Extrait de page:
# # # #
En 1954, 27 écrivains sont pressentis, dont l'Espagnol Ramón Menéndez Pidal, l'Américain Ernest Hemingway, et les Français André Malraux et Albert Camus dont les noms circulent depuis la fin des années 1940. Même si les jurés suédois ont une préférence pour Malraux, celui-ci n'a pas écrit de romans depuis longtemps, ce qui rend son choix impossible. Hemingway, quant à lui, vient d'écrire Le Vieil Homme et la Mer deux ans plus tôt. Le cynisme, la sécheresse et la brutalité de son écriture ne s'accordent pas avec l'idéal souhaité par le testament d'Alfred Nobel mais l'écrivain a une forme d'héroïsme qui séduit certains jurés. Il l'emporte[20].
En 1955, 46 noms figurent sur la première liste de pressentis, dont les Français Albert Camus, Henri Bosco, André Malraux, Jules Romains et Georges Duhamel. L'Islandais Halldór Laxness est choisi.
En 1956, parmi les 44 écrivains pressentis, il y a 12 Français : Georges Duhamel, Marcel Pagnol, Henry de Montherlant, Henri Bosco, Jean Guitton, Marthe Bibesco, Saint-John Perse, André Malraux, Gabriel Marcel, Albert Camus, Jean Schlumberger et Jules Supervielle. Mais l'Espagnol Ramón Menéndez Pidal obtient le plus de parrainages de personnalités et d'institutions. Pour Anders Österling, secrétaire perpétuel de l'Académie, le choix doit se faire entre lui et Juan Ramón Jiménez : « Il est évident que la zone espagnole a été sérieusement négligée depuis 1922, lorsque le dramaturge Jacinto Benavente a été récompensé. Le choix doit se faire entre lui et Jimenez »[20]. Camus vient alors de publier La Chute, un récit qui, pour les membres du comité, peut être comparé à La Peste pour son impact. Cette nouvelle œuvre renforce indéniablement les mérites d'Albert Camus et ses chances d'obtenir le Nobel, mais le jury préfère attendre un examen approfondi et privilégie les lettres espagnoles, négligées depuis une trentaine d'années. Juan Ramon Jimenez est donc choisi.
En 1957, 49 noms sont cités sur les listes dont 12 nouveaux. Cette fois, le choix, unanime, du comité se porte sur Albert Camus. Quelques mois auparavant, le , Anders Österling écrit une critique élogieuse de L'Exil et le Royaume dans le quotidien Stockholms Tidningen. Le , Albert Camus est désigné « pour son importante œuvre littéraire qui met en lumière, avec un sérieux pénétrant, les problèmes qui se posent de nos jours à la conscience des hommes »[20].
En 1958, l'attribution du prix à Boris Pasternak déclenche la colère des autorités soviétiques. L'auteur est forcé de décliner la récompense pour s'épargner des sanctions[21].
# # # #
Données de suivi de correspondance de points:
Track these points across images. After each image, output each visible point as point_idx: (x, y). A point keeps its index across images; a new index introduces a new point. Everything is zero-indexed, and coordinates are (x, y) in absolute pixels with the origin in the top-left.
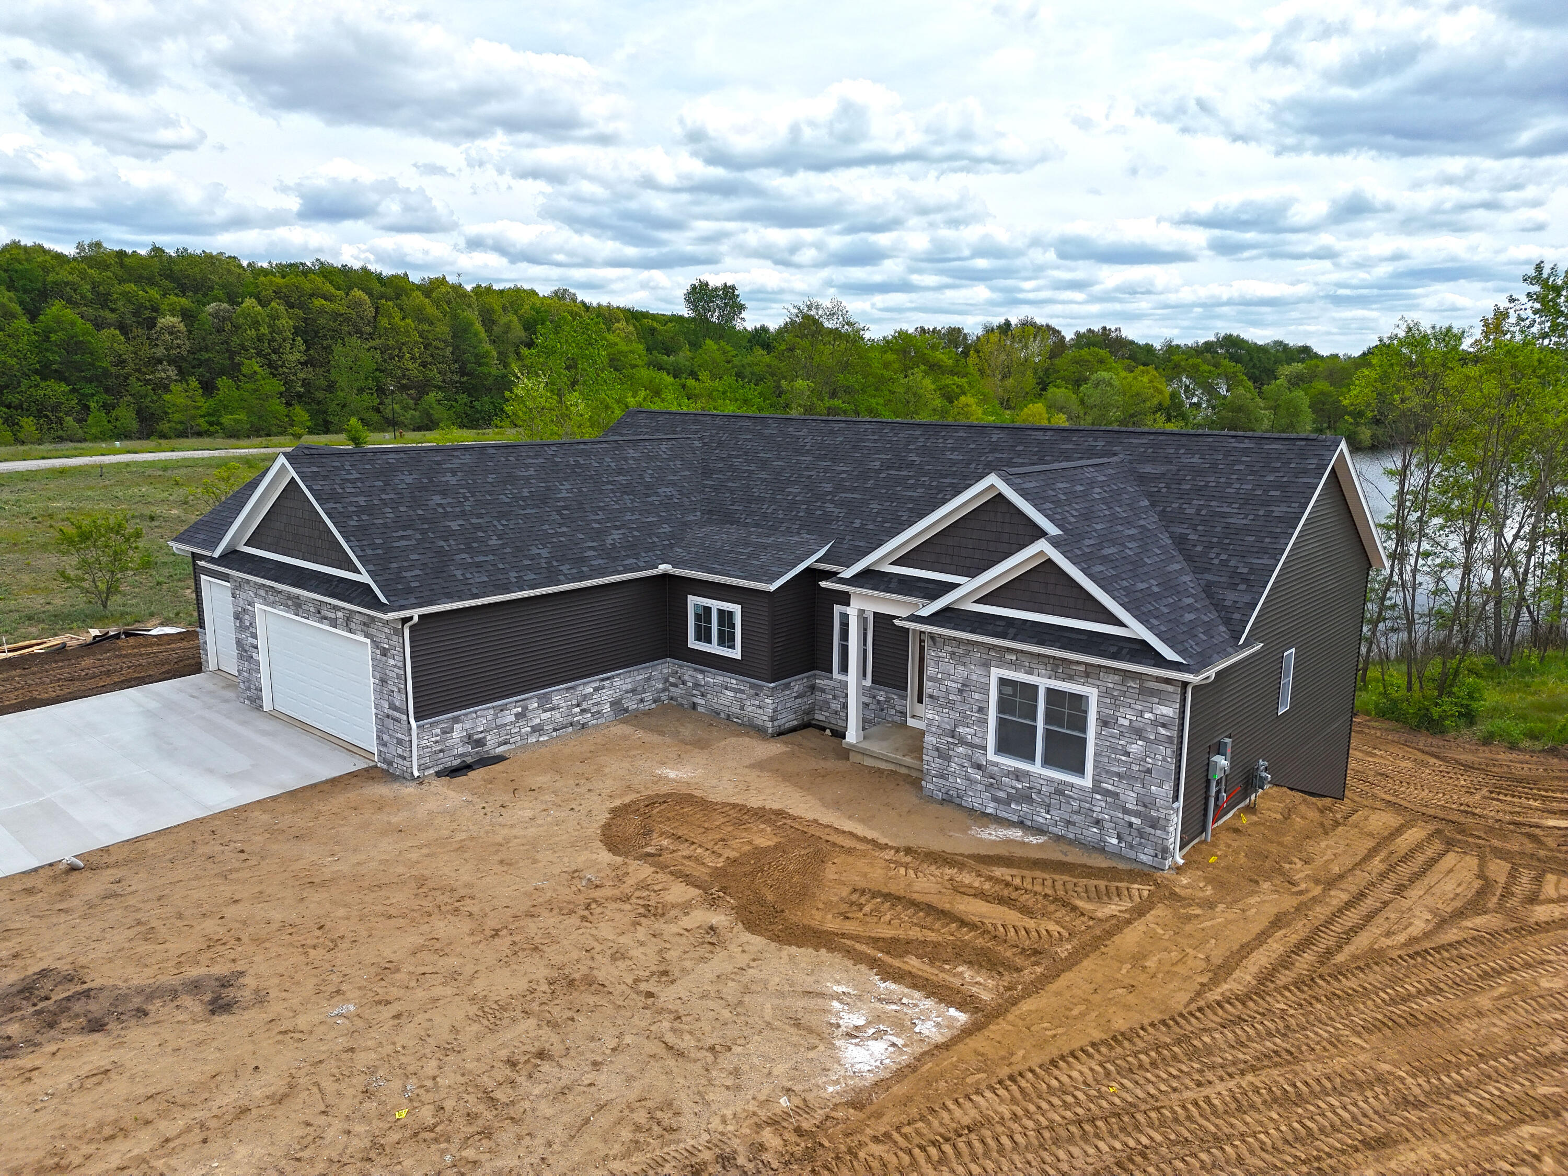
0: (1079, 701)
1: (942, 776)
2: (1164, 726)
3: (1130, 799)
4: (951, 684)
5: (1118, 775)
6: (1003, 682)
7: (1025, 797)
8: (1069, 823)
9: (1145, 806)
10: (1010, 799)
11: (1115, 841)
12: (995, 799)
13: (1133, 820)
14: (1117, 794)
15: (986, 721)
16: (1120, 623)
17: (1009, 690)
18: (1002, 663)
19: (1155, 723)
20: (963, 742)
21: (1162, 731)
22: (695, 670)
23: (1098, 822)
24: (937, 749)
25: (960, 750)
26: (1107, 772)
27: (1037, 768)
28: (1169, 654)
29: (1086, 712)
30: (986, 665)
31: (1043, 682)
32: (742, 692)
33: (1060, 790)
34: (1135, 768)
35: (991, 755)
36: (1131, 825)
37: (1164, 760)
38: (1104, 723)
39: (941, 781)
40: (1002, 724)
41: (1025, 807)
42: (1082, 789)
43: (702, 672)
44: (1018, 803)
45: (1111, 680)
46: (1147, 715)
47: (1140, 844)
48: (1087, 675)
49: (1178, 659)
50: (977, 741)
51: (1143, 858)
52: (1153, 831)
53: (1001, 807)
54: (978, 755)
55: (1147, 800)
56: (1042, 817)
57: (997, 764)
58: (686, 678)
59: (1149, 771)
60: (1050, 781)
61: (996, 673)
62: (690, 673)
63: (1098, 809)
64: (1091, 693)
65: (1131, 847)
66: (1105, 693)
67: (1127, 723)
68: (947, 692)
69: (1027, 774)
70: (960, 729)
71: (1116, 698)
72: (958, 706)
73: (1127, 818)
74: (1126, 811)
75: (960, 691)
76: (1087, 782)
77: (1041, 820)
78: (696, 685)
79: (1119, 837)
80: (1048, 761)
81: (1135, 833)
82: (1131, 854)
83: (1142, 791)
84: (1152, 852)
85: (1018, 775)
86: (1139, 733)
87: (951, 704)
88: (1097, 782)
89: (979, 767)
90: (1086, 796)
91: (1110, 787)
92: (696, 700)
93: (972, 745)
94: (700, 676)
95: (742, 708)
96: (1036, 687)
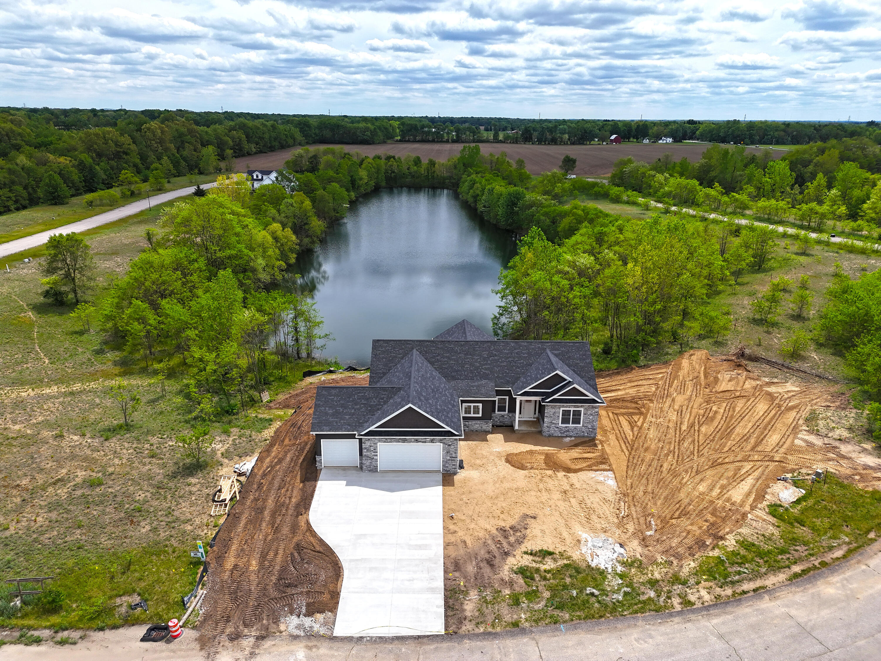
1: (548, 431)
3: (590, 426)
6: (563, 411)
7: (568, 431)
8: (577, 433)
9: (593, 427)
10: (564, 432)
11: (586, 434)
12: (561, 433)
14: (587, 426)
15: (559, 419)
18: (563, 407)
22: (465, 421)
23: (583, 432)
24: (548, 426)
25: (553, 425)
26: (585, 423)
27: (571, 425)
28: (599, 400)
29: (581, 413)
30: (560, 408)
31: (572, 409)
32: (481, 424)
34: (591, 421)
38: (585, 414)
40: (563, 418)
42: (580, 427)
45: (587, 407)
46: (593, 411)
48: (581, 407)
51: (592, 436)
52: (594, 431)
54: (557, 426)
56: (571, 434)
57: (562, 426)
60: (573, 427)
63: (583, 429)
65: (590, 434)
67: (589, 413)
68: (550, 415)
69: (568, 427)
70: (553, 421)
71: (587, 410)
72: (553, 417)
74: (589, 429)
75: (553, 414)
78: (465, 425)
80: (573, 423)
83: (592, 424)
84: (594, 434)
86: (592, 415)
89: (557, 428)
93: (556, 424)
94: (467, 423)
95: (482, 428)
96: (570, 411)
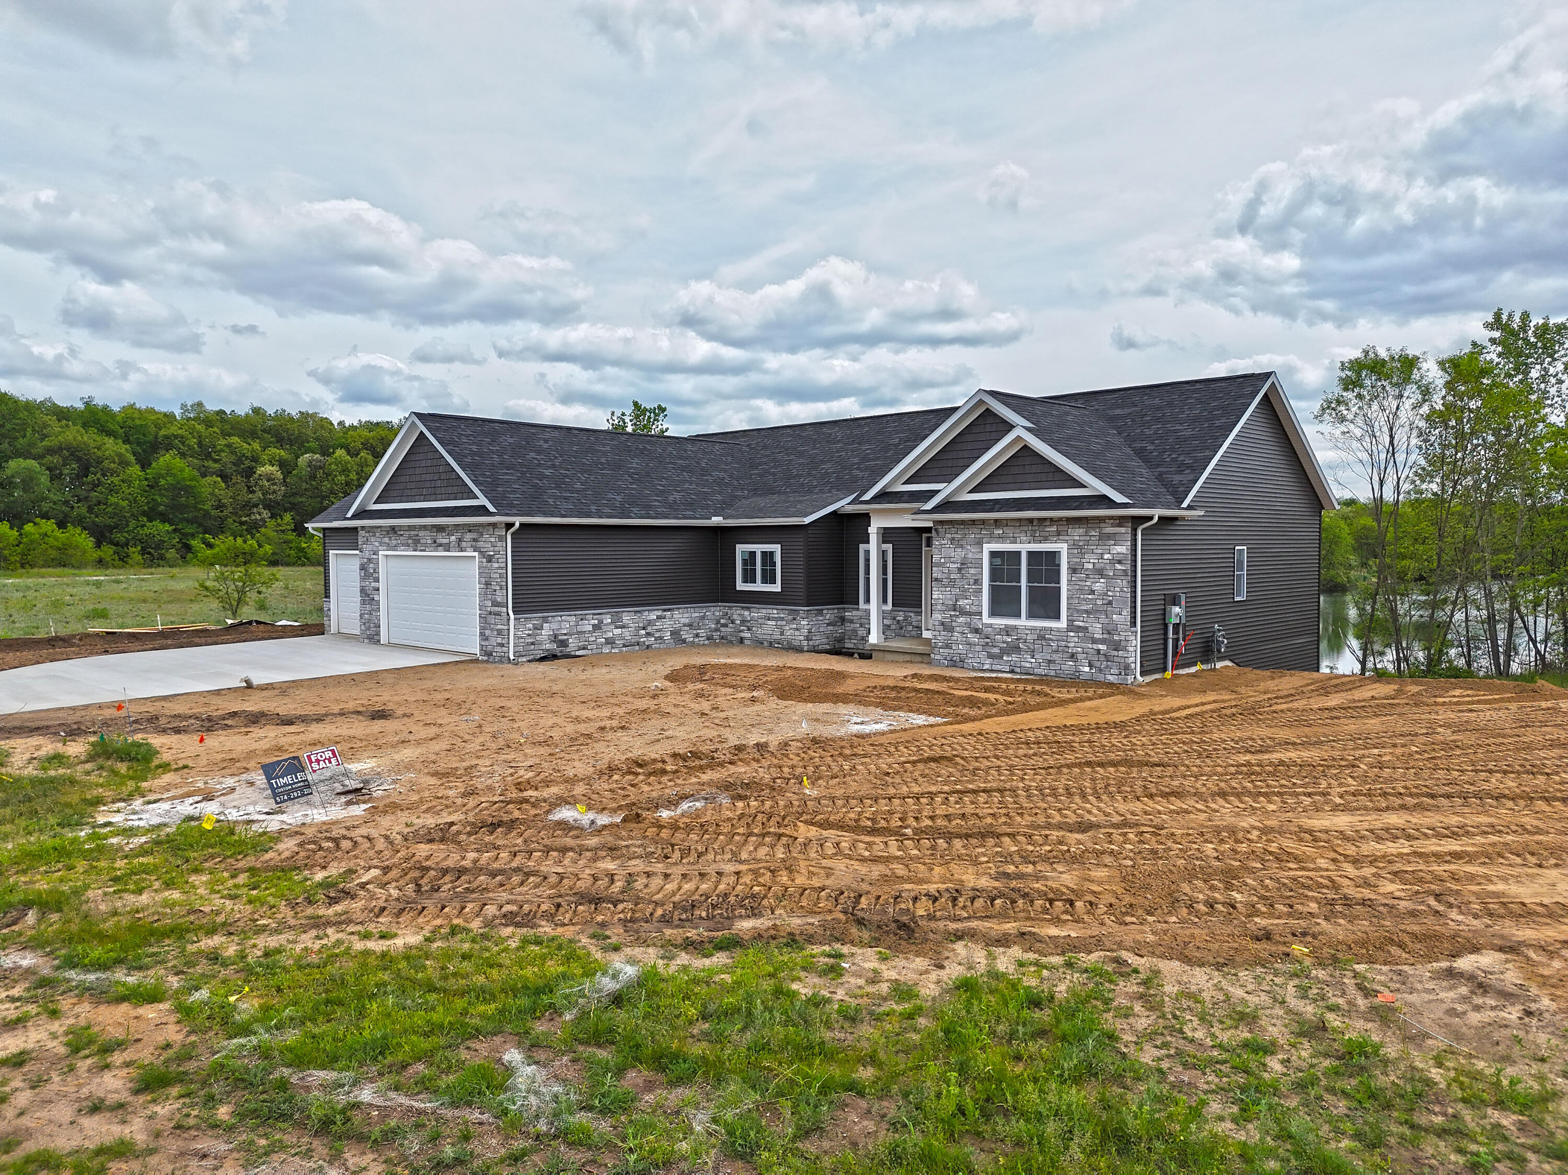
0: (1053, 556)
1: (948, 646)
2: (1120, 562)
3: (1097, 630)
4: (952, 565)
5: (1087, 612)
6: (993, 554)
7: (1014, 649)
8: (1050, 662)
9: (1109, 633)
10: (1003, 652)
11: (1087, 669)
12: (991, 656)
13: (1101, 647)
14: (1086, 628)
15: (980, 590)
16: (1083, 486)
17: (998, 561)
18: (992, 538)
19: (1113, 562)
20: (963, 613)
21: (1118, 566)
22: (743, 608)
23: (1073, 656)
24: (943, 624)
25: (961, 620)
26: (1078, 611)
27: (1023, 622)
28: (1119, 498)
29: (1059, 565)
30: (980, 544)
31: (1024, 547)
32: (782, 619)
33: (1042, 636)
34: (1099, 602)
35: (986, 619)
36: (1099, 651)
37: (1122, 591)
38: (1073, 570)
39: (946, 651)
40: (994, 590)
41: (1014, 657)
42: (1058, 630)
43: (748, 609)
44: (1009, 654)
45: (1077, 533)
46: (1106, 556)
47: (1107, 667)
48: (1059, 534)
49: (1126, 500)
50: (974, 609)
51: (1111, 678)
52: (1116, 653)
53: (996, 661)
54: (975, 621)
55: (1110, 628)
56: (1028, 662)
57: (990, 626)
58: (735, 617)
59: (1110, 603)
60: (1033, 629)
61: (988, 548)
62: (738, 613)
63: (1072, 645)
64: (1062, 548)
65: (1100, 670)
66: (1074, 546)
67: (1090, 566)
68: (949, 573)
69: (1015, 628)
70: (960, 603)
71: (1081, 548)
72: (959, 583)
73: (1095, 646)
74: (1095, 641)
75: (960, 569)
76: (1063, 624)
77: (1028, 665)
78: (743, 622)
79: (1091, 666)
80: (1031, 615)
81: (1102, 658)
82: (1101, 677)
83: (1106, 621)
84: (1117, 672)
85: (1007, 631)
86: (1101, 573)
87: (952, 583)
88: (1070, 621)
89: (977, 631)
90: (1062, 636)
91: (1081, 624)
92: (743, 635)
93: (970, 614)
94: (746, 613)
95: (782, 634)
96: (1019, 553)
# # # #
Tâches à réaliser:
1: D'après l'extrait sur le prix Nobel, quel écrivain est choisi en 1955 ?
2: Résumez l'extrait sur le prix Nobel en deux phrases.

Résultats des tâches:
1: L'Islandais Halldór Laxness.

2: De 1954 à 1956, le prix revient successivement à Ernest Hemingway, à Halldór Laxness puis à Juan Ramón Jiménez, le jury privilégiant en 1956 les lettres espagnoles, négligées depuis une trentaine d'années. Albert Camus est choisi à l'unanimité en 1957, et en 1958 Boris Pasternak, dont le prix déclenche la colère des autorités soviétiques, est forcé de le décliner pour s'épargner des sanctions.